# EXTRACTED INFORMATION
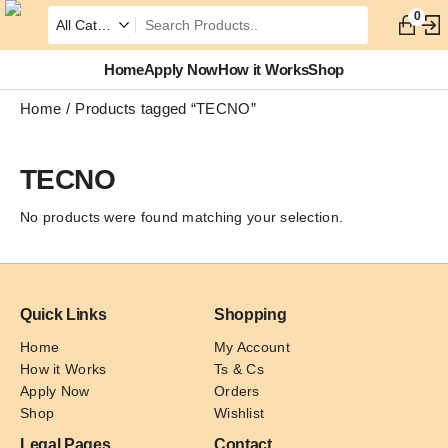
0
Home
Apply Now
How it Works
Shop
Home
Products tagged “TECNO”
TECNO
No products were found matching your selection.
Quick Links
Shopping
Home
My Account
How it Works
Ts & Cs
Apply Now
Orders
Shop
Wishlist
Legal Pages
Contact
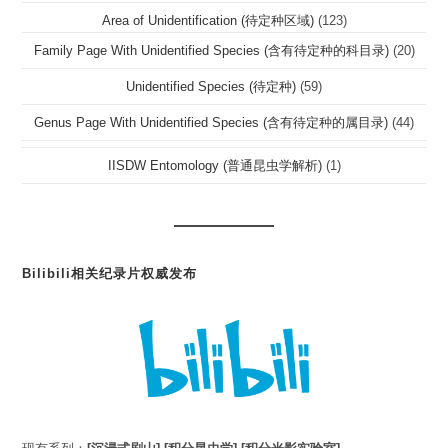
Area of Unidentification (待定种区域)
(123)
Family Page With Unidentified Species (含有待定种的科目录)
(20)
Unidentified Species (待定种)
(59)
Genus Page With Unidentified Species (含有待定种的属目录)
(44)
IISDW Entomology (普通昆虫学解析)
(1)
Bilibili相关纪录片权威发布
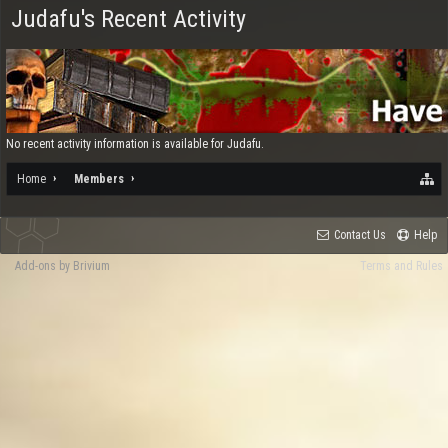
Judafu's Recent Activity
No recent activity information is available for Judafu.
Home
Members
Contact Us
Help
Add-ons by Brivium
Terms and Rules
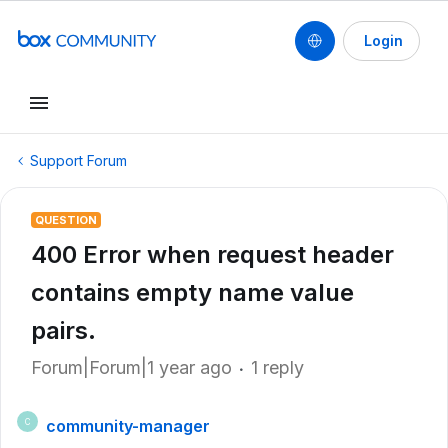
Login
Support Forum
QUESTION
400 Error when request header
contains empty name value
pairs.
Forum|Forum|1 year ago
1 reply
community-manager
C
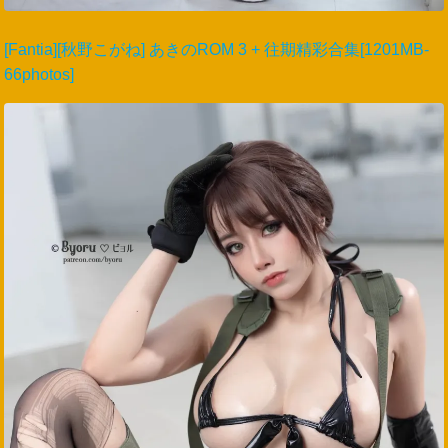
[Fantia][秋野こがね] あきのROM 3 + 往期精彩合集[1201MB-
66photos]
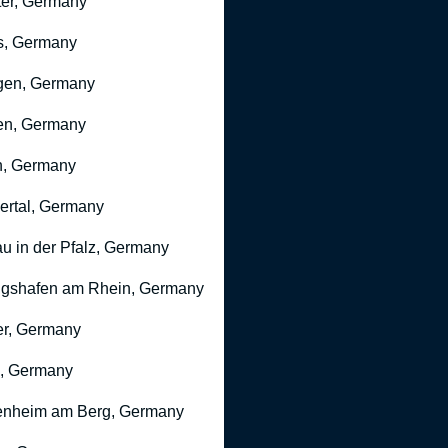
er, Germany
s, Germany
gen, Germany
en, Germany
n, Germany
rtal, Germany
u in der Pfalz, Germany
gshafen am Rhein, Germany
r, Germany
, Germany
nheim am Berg, Germany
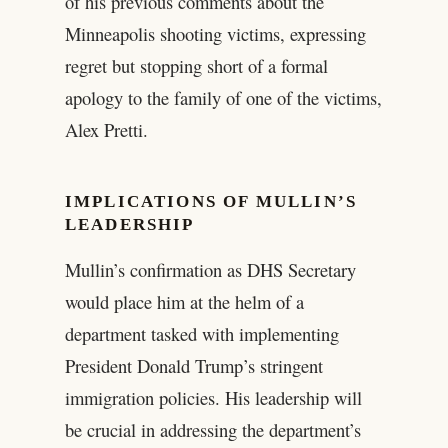
of his previous comments about the
Minneapolis shooting victims, expressing
regret but stopping short of a formal
apology to the family of one of the victims,
Alex Pretti.
IMPLICATIONS OF MULLIN’S
LEADERSHIP
Mullin’s confirmation as DHS Secretary
would place him at the helm of a
department tasked with implementing
President Donald Trump’s stringent
immigration policies. His leadership will
be crucial in addressing the department’s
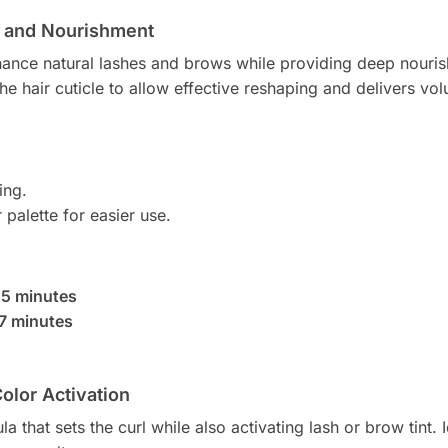
ng and Nourishment
nhance natural lashes and brows while providing deep nouri
he hair cuticle to allow effective reshaping and delivers vo
ing.
 palette for easier use.
:
5 minutes
7 minutes
Color Activation
a that sets the curl while also activating lash or brow tint. I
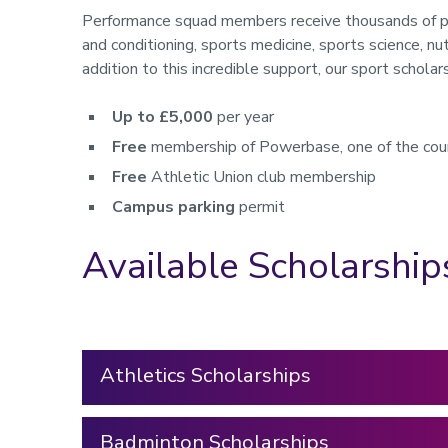
Performance squad members receive thousands of pou
and conditioning, sports medicine, sports science, nutr
addition to this incredible support, our sport scholar
Up to £5,000
per year
Free
membership of Powerbase, one of the coun
Free
Athletic Union club membership
Campus parking
permit
Available Scholarship
Athletics Scholarships
Badminton Scholarships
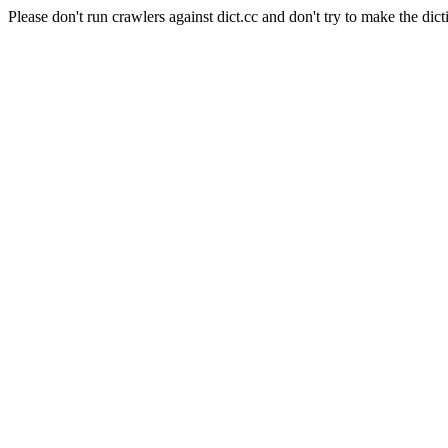
Please don't run crawlers against dict.cc and don't try to make the dict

# EXERCISE AIM
The pictures are not wanted, but every line of the listing should be duplicated exactly.

# RESULT OF THIS TASK
0
Home
Apply Now
How it Works
Shop
Home
Products tagged “TECNO”
TECNO
No products were found matching your selection.
Quick Links
Shopping
Home
My Account
How it Works
Ts & Cs
Apply Now
Orders
Shop
Wishlist
Legal Pages
Contact
Area of Unidentification (待定种区域)
(123)
Family Page With Unidentified Species (含有待定种的科目录)
(20)
Unidentified Species (待定种)
(59)
Genus Page With Unidentified Species (含有待定种的属目录)
(44)
IISDW Entomology (普通昆虫学解析)
(1)
Bilibili相关纪录片权威发布
Judafu's Recent Activity
No recent activity information is available for Judafu.
Home
Members
Contact Us
Help
Add-ons by Brivium
Terms and Rules
Login
Support Forum
QUESTION
400 Error when request header
contains empty name value
pairs.
Forum|Forum|1 year ago
1 reply
community-manager
C
[Fantia][秋野こがね] あきのROM 3 + 往期精彩合集[1201MB-
66photos]
er, Germany
s, Germany
gen, Germany
en, Germany
n, Germany
rtal, Germany
u in der Pfalz, Germany
gshafen am Rhein, Germany
r, Germany
, Germany
nheim am Berg, Germany
of his previous comments about the
Minneapolis shooting victims, expressing
regret but stopping short of a formal
apology to the family of one of the victims,
Alex Pretti.
IMPLICATIONS OF MULLIN’S
LEADERSHIP
Mullin’s confirmation as DHS Secretary
would place him at the helm of a
department tasked with implementing
President Donald Trump’s stringent
immigration policies. His leadership will
be crucial in addressing the department’s
ng and Nourishment
nhance natural lashes and brows while providing deep nouri
he hair cuticle to allow effective reshaping and delivers vo
ing.
 palette for easier use.
:
5 minutes
7 minutes
Color Activation
a that sets the curl while also activating lash or brow tint. I
Performance squad members receive thousands of pou
and conditioning, sports medicine, sports science, nutr
addition to this incredible support, our sport scholar
Up to £5,000
per year
Free
membership of Powerbase, one of the coun
Free
Athletic Union club membership
Campus parking
permit
Available Scholarship
Athletics Scholarships
Badminton Scholarships
Please don't run crawlers against dict.cc and don't try to make the dict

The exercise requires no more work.